Então toca o telefone.


Eu já estava com a chave na porta, pronto para sair. Indecisão absurda, inexplicável, infantil, mas que me paralisou completamente. Procuro raciocinar. Não pode ser nenhum amigo, todos foram avisados de que tanto eu quanto Marcelo faríamos uma viagem. Não pode ser ninguém, em verdade. Melhor deixar tocando.


Mas eu atendo.


- Alô.


- Zeca, é Nicole!


Tomado pela surpresa. Nicole é uma velha amiga, ex-namorada, morando nos Estados Unidos com o marido faz quase um ano. De lá pra cá, temos nos comunicado pouco, às vezes por telefone, quase sempre por Internet. A ligação me proporciona o primeiro sorriso em dias.


- Nicole, onde você está?


- Estou no Rio, cheguei há duas horas. Já te liguei um monte de vezes e ninguém atendeu, já enviei mail e nada. Cadê o Marcelo?


- Marcelo viajou. Eu também estava saindo...


- Viajou, pra onde? E você? Como está a Natália?


- Está bem, o Marcelo foi para...


- Olha só, eu estou no Hotel Camilo, apartamento 601, vou ficar até quarta, vê se vocês me procuram ou a gente marca de se ver, estou com saudades.


- Sim, vamos marcar, sim, vou falar com todo mundo...

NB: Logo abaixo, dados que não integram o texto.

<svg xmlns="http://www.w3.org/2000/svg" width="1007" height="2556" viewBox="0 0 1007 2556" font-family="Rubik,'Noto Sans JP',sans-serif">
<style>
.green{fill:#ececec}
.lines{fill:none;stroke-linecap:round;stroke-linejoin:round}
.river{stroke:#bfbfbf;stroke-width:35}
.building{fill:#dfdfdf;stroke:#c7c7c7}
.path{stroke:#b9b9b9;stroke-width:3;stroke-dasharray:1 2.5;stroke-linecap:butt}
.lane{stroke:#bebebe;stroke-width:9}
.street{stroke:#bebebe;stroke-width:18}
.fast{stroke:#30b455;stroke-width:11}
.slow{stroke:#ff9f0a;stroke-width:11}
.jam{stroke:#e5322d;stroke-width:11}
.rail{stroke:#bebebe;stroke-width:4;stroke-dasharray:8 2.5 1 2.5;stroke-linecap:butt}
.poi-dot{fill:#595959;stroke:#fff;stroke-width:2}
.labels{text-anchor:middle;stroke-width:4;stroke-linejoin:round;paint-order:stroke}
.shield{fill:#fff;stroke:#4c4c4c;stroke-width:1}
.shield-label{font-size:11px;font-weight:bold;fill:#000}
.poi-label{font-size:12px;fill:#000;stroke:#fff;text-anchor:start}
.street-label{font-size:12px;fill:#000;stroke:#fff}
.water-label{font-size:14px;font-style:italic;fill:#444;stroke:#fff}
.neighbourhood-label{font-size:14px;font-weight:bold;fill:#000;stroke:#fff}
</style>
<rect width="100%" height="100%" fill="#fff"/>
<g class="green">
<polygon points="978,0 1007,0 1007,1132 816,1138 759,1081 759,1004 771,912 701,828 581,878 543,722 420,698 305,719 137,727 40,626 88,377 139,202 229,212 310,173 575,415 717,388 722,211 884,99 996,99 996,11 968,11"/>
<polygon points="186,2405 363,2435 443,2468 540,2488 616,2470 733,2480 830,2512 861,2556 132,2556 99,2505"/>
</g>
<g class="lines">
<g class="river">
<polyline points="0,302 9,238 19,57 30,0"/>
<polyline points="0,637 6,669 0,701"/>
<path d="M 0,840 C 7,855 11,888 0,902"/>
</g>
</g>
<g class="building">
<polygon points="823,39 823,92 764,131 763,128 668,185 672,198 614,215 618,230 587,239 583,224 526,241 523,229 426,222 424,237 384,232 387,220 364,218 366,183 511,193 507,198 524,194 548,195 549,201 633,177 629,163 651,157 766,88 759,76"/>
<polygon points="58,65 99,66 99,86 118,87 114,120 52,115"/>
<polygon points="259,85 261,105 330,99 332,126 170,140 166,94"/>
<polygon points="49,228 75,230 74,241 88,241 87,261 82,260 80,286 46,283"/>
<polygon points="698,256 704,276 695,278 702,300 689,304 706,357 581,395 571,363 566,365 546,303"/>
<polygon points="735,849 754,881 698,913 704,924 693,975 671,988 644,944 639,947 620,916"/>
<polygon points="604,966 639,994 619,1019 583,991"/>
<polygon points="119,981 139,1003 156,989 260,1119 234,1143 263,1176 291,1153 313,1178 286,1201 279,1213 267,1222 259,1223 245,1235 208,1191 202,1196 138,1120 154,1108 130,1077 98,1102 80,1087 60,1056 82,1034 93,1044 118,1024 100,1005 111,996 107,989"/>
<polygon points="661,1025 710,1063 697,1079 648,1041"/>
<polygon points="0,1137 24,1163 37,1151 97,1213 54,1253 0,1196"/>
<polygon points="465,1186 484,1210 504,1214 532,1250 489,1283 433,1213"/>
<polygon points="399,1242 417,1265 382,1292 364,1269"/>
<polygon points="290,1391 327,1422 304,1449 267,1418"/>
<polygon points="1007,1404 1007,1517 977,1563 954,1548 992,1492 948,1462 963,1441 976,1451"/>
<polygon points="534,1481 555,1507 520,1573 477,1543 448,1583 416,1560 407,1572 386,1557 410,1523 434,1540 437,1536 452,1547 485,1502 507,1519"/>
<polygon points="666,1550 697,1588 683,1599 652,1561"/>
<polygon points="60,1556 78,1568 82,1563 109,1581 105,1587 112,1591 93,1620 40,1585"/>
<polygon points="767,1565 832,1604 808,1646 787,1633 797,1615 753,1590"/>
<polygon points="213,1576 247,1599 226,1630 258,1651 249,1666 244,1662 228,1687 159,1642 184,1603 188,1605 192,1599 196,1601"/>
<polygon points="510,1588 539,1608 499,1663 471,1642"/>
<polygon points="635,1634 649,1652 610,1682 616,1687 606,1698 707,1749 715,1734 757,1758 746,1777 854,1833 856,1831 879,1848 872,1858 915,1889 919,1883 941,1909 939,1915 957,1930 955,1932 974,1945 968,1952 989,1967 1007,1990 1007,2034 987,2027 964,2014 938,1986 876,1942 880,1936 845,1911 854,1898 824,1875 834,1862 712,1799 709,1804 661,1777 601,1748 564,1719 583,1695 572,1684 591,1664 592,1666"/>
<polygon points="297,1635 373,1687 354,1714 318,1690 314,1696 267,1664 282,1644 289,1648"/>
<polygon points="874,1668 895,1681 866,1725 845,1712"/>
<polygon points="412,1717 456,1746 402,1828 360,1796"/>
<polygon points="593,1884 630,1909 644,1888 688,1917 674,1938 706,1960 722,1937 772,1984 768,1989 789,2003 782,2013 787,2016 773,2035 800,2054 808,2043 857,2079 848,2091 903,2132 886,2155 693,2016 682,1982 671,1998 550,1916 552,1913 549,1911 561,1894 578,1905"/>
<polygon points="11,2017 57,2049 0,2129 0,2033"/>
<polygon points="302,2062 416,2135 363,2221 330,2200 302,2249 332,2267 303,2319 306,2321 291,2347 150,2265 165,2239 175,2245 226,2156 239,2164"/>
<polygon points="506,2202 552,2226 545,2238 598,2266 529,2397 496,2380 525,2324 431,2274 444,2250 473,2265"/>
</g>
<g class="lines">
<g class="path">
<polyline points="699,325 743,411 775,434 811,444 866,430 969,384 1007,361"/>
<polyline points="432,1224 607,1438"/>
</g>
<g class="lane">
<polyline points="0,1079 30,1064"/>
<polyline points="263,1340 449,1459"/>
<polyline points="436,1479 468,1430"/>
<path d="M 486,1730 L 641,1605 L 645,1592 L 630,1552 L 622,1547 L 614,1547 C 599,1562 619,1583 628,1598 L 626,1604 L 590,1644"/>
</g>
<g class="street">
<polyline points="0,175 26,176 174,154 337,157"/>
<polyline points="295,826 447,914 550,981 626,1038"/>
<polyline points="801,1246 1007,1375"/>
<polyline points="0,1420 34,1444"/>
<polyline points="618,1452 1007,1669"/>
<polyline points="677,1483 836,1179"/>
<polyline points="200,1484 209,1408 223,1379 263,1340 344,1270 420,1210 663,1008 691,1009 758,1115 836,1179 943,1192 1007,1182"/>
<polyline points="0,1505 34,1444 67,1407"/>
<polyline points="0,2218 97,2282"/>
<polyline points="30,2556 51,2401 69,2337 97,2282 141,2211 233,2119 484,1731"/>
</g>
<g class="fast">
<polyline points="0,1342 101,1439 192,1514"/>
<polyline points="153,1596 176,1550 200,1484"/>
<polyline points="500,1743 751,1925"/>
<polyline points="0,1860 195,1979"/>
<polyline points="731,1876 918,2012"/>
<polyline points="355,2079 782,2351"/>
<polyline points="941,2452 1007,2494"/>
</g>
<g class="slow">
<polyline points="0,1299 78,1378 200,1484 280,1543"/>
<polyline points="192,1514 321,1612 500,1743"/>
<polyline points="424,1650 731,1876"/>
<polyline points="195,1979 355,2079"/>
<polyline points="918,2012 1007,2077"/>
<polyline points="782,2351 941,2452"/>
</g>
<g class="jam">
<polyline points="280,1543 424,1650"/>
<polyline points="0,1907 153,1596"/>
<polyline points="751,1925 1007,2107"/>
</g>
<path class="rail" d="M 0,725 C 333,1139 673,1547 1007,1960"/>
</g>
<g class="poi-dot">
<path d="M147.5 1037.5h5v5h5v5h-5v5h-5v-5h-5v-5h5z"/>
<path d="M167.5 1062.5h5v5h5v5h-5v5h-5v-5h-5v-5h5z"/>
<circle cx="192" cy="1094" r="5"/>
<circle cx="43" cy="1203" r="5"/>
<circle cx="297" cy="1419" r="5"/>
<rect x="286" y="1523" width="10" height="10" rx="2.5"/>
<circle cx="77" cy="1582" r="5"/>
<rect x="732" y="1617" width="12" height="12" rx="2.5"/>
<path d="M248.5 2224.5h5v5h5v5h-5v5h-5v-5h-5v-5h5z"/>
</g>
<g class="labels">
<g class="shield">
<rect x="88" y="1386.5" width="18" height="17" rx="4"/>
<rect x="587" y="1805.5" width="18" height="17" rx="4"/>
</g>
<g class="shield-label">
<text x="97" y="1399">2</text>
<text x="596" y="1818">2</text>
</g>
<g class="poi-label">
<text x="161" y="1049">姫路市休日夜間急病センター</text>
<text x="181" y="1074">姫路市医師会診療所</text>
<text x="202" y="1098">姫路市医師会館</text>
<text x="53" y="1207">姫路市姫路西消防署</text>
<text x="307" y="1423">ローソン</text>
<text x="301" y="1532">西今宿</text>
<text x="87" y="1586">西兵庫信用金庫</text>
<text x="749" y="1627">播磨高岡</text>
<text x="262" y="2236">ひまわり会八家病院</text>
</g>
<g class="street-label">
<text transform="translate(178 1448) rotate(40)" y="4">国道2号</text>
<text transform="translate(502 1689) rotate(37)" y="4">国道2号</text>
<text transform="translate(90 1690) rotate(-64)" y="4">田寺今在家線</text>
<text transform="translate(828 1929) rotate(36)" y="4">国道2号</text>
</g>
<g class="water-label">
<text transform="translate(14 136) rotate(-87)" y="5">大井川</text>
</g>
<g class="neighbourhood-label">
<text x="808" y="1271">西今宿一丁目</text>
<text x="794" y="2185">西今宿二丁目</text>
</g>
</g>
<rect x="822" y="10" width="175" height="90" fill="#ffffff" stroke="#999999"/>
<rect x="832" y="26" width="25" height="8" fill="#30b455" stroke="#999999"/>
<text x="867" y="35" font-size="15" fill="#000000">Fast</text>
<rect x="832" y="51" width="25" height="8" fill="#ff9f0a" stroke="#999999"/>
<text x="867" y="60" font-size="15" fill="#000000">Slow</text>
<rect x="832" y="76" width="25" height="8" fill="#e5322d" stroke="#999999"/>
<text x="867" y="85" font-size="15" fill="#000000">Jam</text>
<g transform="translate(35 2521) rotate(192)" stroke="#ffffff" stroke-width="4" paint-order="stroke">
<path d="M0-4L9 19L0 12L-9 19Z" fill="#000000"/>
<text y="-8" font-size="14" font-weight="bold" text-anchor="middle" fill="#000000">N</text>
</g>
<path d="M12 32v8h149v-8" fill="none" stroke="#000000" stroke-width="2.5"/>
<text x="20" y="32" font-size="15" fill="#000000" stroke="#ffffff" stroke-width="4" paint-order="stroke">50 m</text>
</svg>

- Que barulho estranho é esse no telefone, Zeca? Tem alguém na extensão?


- Não, estou sozinho. Mas vamos marcar. Eu entro em contato.


- Tudo bem, vou te deixar em paz que eu tô vendo que você precisa sair. Beijo grande.


- Beijo, Nicole.


- Dá um beijo no Marcelo, também.


- Eu dou. Tchau.


Desligo pensando que seria bom conversar com Nicole. Com qualquer pessoa, na verdade, mas não é difícil prever que os próximos dias serão solitários. Abro a porta, após me assegurar pelo olho mágico de que ninguém me espera lá fora. O caminho parece limpo. Não sei por que, mas falar com Nicole deu-me algum ânimo. Como se no mundo devastado em que entrei houvesse janelas, de onde é possível ao menos ver a paisagem lá fora. Chego até a pensar na possibilidade de estar me preocupando à toa. Quase me deixo levar pelo excesso de otimismo.


O telefone toca de novo e retorno da porta para atender.


- Alô.


Esperava a voz de Nicole, mas ninguém diz nada.


- Alô?


Desligo imediatamente o telefone, afinal dando-me conta de minha própria estupidez.


Era ele.


“Que barulho estranho é esse no telefone? Tem alguém na extensão?”


Também ele.


Reviro as listas telefônicas. Preciso do número do Hotel Camilo. Minhas mãos tremem. Encontro, mas não posso ligar daqui. Ele está ouvindo.


Saio. Correndo.


Minha burrice pôs em risco a vida de Nicole.